Until recently, Treasury Secretary Janet Yellen had argued that without action by Congress, seizing the funds was “not something that is legally permissible in the United States.” There has also been concern among some top U.S. officials that nations around the world would hesitate to keep their funds at the New York Federal Reserve, or in dollars, if the United States established a precedent for seizing the money.
But the administration, in coordination with the Group of 7 industrial nations, has begun taking another look at whether it can use its existing authorities or if it should seek congressional action to use the funds. Support for such legislation has been building in Congress, giving the Biden administration optimism that it could be granted the necessary authority.
The talks among finance ministers, central bankers, diplomats and lawyers have intensified in recent weeks, officials said, with the Biden administration pressing Britain, France, Germany, Italy, Canada and Japan to come up with a strategy by Feb. 24, the second anniversary of the invasion.
The more than $300 billion of Russian assets under discussion have already been out of Moscow’s control for more than a year. After the invasion of Ukraine, the United States, along with Europe and Japan, used sanctions to freeze the assets, denying Russia access to its international reserves.
But seizing the assets would take matters a significant step further and require careful legal consideration.
President Joe Biden has not yet signed off on the strategy, and many of the details remain under heated discussion. Policymakers must determine if the money will be channeled directly to Ukraine or used to its benefit in other ways.
They are also discussing what kinds of guardrails might be associated with the funds, such as whether the money could be used only for reconstruction and budgetary purposes to support Ukraine’s economy, or whether — like the funds Congress is debating — it could be spent directly on the military effort.
The discussions havetaken on greater urgency since Congress failed to reach a deal to provide military aid before the end of the year. On Tuesday, lawmakers abandoned a lastditch effort amid a stalemate over Republicans’ demands that any aid be tied to a crackdown on migration across the U.S. border with Mexico.

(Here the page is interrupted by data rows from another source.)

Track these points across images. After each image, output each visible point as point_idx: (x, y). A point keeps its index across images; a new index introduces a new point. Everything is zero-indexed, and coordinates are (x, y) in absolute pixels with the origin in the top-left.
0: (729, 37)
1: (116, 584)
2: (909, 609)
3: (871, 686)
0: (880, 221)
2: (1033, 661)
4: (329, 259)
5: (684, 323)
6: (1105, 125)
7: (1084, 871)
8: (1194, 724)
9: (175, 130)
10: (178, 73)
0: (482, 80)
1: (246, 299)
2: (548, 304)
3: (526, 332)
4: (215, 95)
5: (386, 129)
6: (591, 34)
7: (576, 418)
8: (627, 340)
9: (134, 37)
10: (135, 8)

The Financial Times reported earlier that the Biden administration had come around to the view that seizing Russia’s assets was viable under international law.
A senior administration official said this week that even if Congress ultimately reached a deal to pay for more arms for Ukraine and aid to its government, eroding support for the war effort among Republicans and Ukraine’s increasingly precarious military position made it clear that an alternative source of funding was desperately needed.

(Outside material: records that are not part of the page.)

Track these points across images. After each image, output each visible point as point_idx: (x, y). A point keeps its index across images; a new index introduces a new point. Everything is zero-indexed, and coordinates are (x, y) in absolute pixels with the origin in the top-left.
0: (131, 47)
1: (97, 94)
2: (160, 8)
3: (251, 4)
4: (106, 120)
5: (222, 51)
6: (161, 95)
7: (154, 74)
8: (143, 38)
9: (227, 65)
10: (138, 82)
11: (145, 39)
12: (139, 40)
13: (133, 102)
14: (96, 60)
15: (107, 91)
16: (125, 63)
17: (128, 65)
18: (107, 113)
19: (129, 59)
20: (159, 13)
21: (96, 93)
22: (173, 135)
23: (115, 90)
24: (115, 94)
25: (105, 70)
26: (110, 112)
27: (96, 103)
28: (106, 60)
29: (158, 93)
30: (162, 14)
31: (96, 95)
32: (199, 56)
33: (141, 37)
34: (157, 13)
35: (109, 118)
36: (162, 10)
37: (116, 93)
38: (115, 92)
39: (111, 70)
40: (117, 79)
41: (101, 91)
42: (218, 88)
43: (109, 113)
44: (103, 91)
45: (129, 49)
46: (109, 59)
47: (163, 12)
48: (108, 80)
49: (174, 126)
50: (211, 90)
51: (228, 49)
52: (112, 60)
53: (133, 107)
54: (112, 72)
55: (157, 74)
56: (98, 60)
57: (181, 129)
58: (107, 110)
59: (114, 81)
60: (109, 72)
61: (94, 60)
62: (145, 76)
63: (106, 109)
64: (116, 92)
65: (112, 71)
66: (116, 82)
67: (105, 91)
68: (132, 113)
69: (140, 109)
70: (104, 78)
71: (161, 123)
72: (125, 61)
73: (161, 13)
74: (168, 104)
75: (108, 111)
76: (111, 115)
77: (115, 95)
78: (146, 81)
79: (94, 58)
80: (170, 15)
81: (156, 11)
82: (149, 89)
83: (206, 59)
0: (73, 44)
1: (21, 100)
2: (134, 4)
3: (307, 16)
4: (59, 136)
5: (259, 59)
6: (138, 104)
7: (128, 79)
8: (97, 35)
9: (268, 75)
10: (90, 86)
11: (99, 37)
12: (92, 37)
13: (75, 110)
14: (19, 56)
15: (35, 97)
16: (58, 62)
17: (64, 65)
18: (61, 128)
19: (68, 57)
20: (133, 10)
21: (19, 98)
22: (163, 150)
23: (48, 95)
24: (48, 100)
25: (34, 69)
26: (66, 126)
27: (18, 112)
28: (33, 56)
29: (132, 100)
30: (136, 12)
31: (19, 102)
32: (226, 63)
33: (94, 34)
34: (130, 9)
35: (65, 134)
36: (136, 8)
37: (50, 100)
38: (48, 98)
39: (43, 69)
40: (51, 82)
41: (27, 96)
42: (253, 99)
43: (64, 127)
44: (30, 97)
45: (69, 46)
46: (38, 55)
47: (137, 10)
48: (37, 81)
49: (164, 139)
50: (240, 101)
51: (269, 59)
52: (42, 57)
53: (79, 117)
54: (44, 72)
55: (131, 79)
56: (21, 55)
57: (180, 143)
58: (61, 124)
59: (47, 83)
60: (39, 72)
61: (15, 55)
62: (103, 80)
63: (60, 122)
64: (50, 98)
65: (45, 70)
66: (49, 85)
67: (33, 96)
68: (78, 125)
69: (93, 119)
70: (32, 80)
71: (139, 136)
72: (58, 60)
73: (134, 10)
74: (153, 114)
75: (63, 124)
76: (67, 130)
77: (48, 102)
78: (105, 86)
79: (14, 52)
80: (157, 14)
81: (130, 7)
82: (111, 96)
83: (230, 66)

U.S. officials have said that current funding for the Ukrainians is nearly exhausted, and they are scrambling to find ways to provide artillery rounds and air defenses for the country. With Europe’s own promise of fresh funds also stuck, a variety of new ideas are being debated about how to use the Russian assets, either dipping into them directly, using them to guarantee loans or using the interest income they earn to help Ukraine.
“This amount of money that we’re talking about here is simply game-changing,” said Philip Zelikow, a State Department official in both Bush administrations and a senior fellow at Stanford University’s Hoover Institution. “The fight over this money which is occurring is actually in some ways the essential campaign of the war.”
Seizing such a large sum of money from another sovereign nation would be without precedent, and such an action could have unpredictable legal ramifications and economic consequences. It would almost certainly lead to lawsuits and retaliation from Russia.
Ukraine’s president, Volodymyr Zelenskyy, referred to the discussions in a video address to his country last week, saying that “the issue of frozen assets was one of the very important decisions addressed” during his recent talks in Washington. He seemed to suggest that the funds should be directed to arms purchases, adding, “The assets of the terrorist state and its affiliates should be used to support Ukraine, to protect lives and people from Russian terror.”
In a sign that some European countries are ready to move forward with confiscating Russian assets, German prosecutors this week seized about $790 million from the Frankfurt bank account of a Russian financial firm that was under European Union sanctions.